*** Opening of SELECTED EXCERPT ***
If you're going to WCCI2008 in Hong Kong in June, you might run into me. Chances are, however, that I'll just keep on running, as I've got a busier schedule than I've ever had in a conference. So just don't take it personally, OK?
To begin with I'm giving a tutorial together with Simon Lucas and Tom Runarsson on "Learning to play games". Preliminarily, Tom will talk about evolution versus other types of reinforcement learning, Simon will talk about different sorts of function approximators, including his n-tuple classifier, and I will discuss different ways in which such techniques can be used in games, with examples. Not only car racing, is the plan...
Then, I will participate in a panel discussion about Computational Intelligence and Games, together with some of the people that are defining this young field.
Staying on the topic of games, I will then present the results of the car racing competition, together with Daniele Loiacono and Pier Luca Lanzi. By the way, have you considered participating? We now have proper software packages available, so it's easy to get started with developing controllers using your favourite brand of learning algorithms.
*** Close of SELECTED EXCERPT ***
*** Opening of DATASET ***
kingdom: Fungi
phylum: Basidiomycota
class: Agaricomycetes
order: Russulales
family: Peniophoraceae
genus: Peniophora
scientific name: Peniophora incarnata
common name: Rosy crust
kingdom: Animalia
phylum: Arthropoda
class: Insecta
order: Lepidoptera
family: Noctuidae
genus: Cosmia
*** Close of DATASET ***
*** Opening of DATASET ***
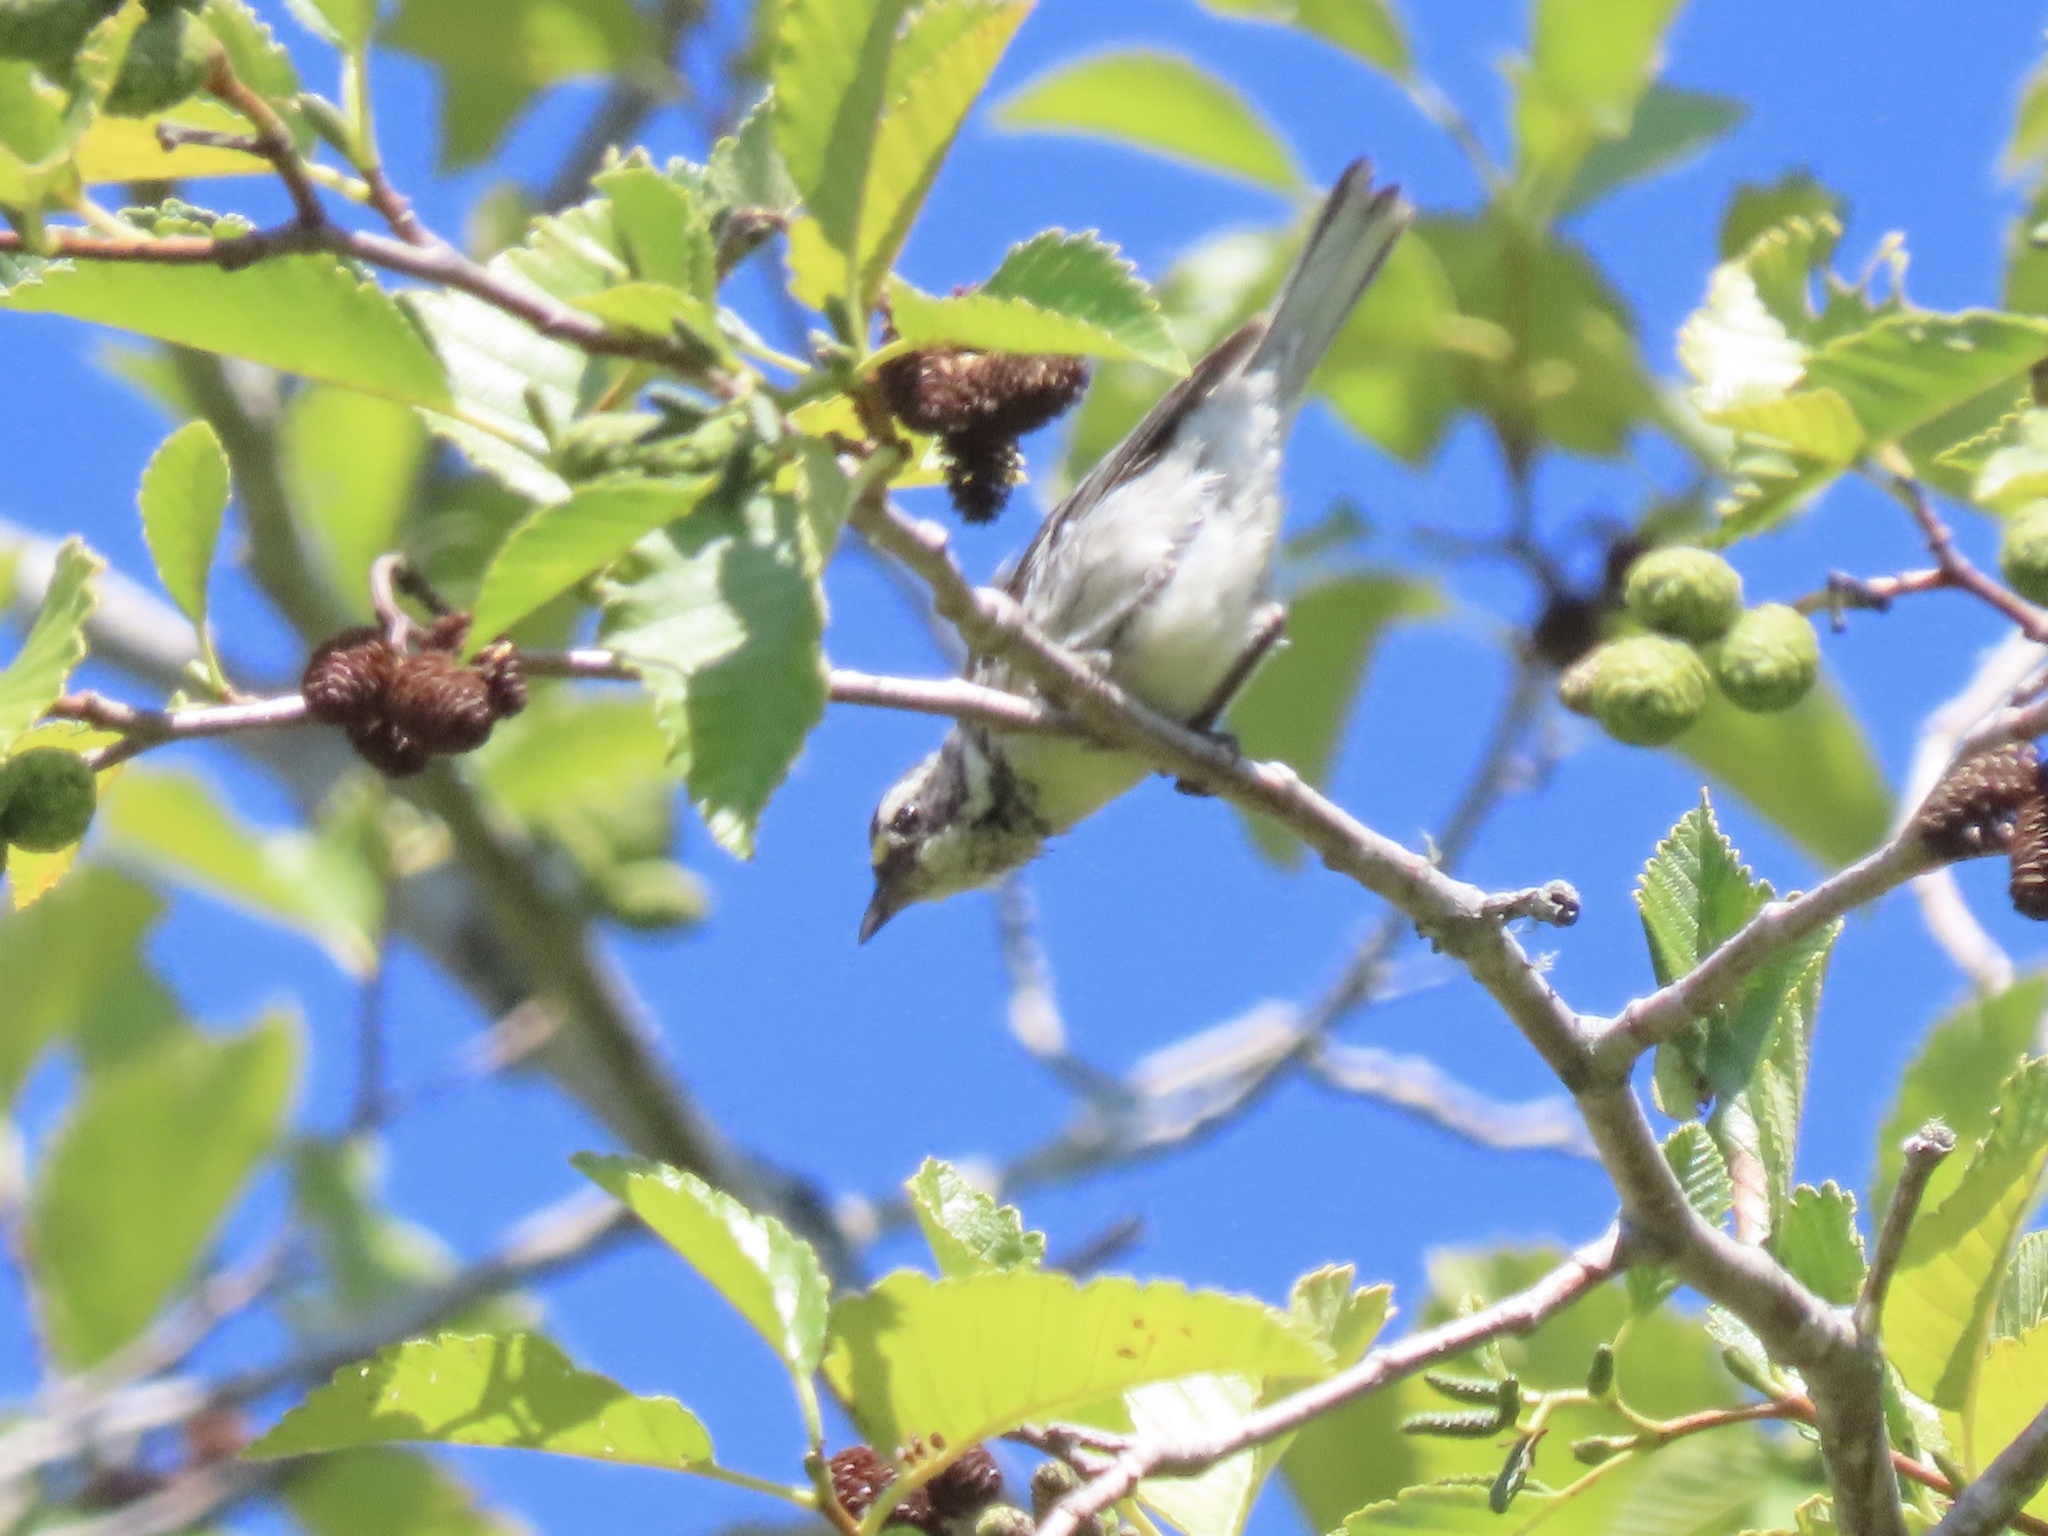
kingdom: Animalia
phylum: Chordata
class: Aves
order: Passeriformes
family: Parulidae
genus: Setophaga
*** Close of DATASET ***
*** Opening of DATASET ***
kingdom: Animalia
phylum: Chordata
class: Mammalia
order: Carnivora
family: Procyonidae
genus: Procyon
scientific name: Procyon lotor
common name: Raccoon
*** Close of DATASET ***
**TASK REQUIREMENTS:**
Name every person the post about the WCCI2008 schedule mentions by name, other than its writer.

**RESULT FOR THIS TASK:**
Simon Lucas, Tom Runarsson, Daniele Loiacono, and Pier Luca Lanzi.